The team worked through the two-week preparation plan systematically. Marcus completed the document currency inventory, identified three minor gaps in the regulatory binder (a missing continuing review acknowledgment letter, an outdated PI curriculum vitae, and a training record for a research nurse who had joined the study four months earlier but whose GCP certificate had not been filed). All three gaps were remediated within the first week.
On Day 10, Emily conducted the mock inspection. She followed the BIMO Compliance Program Guidance Manual checklist, requesting documents, reviewing three participant files, and interviewing Dr. Chen and Marcus separately. Two issues surfaced that the document inventory had not caught.
First, when Emily asked for the GCP training certificates for all personnel on the delegation log, Marcus discovered that Dr. James Okonkwo, a sub-investigator who had been performing delegated activities including eligibility assessments and adverse event evaluations, had a GCP certificate that had expired six months earlier. Dr. Okonkwo had continued performing delegated activities during that six-month period without current GCP training documentation. This was not a filing error -- the certificate had genuinely expired and had not been renewed.
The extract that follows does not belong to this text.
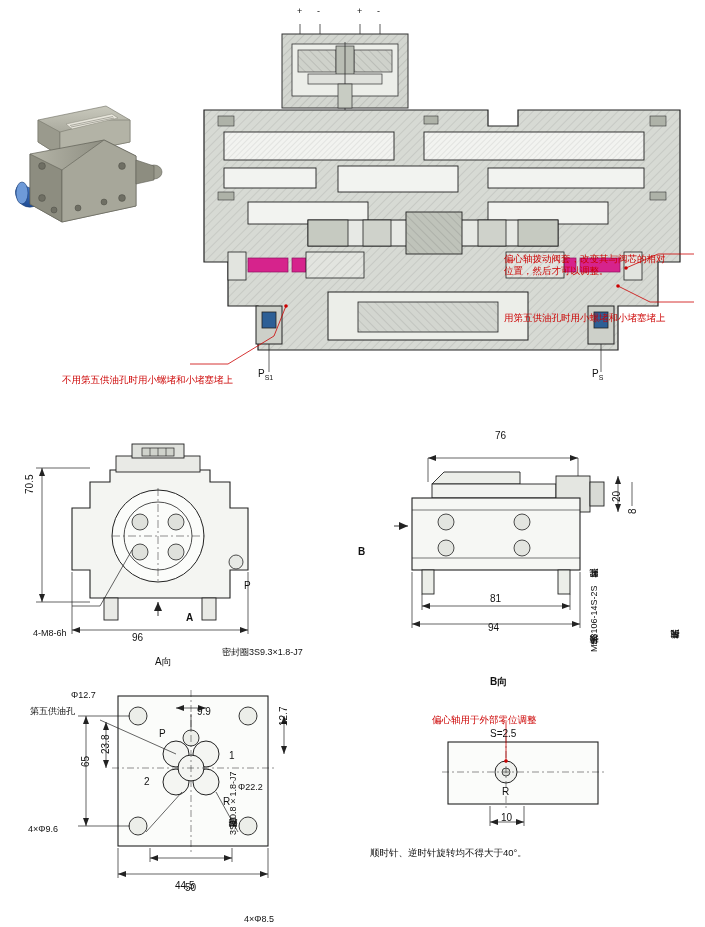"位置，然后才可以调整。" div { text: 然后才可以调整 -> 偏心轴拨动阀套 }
Second, when Emily requested the pharmacy temperature monitoring log for the investigational product storage refrigerator, the pharmacy team located a three-day gap in the log from the previous August. Investigation revealed that the battery in the continuous temperature monitoring device had died on a Friday afternoon, the gap was not discovered until the following Monday, and while a replacement battery was installed immediately, the three days of missing temperature data were never addressed. There was no documented assessment of whether the IP had been maintained within the required temperature range during those 72 hours.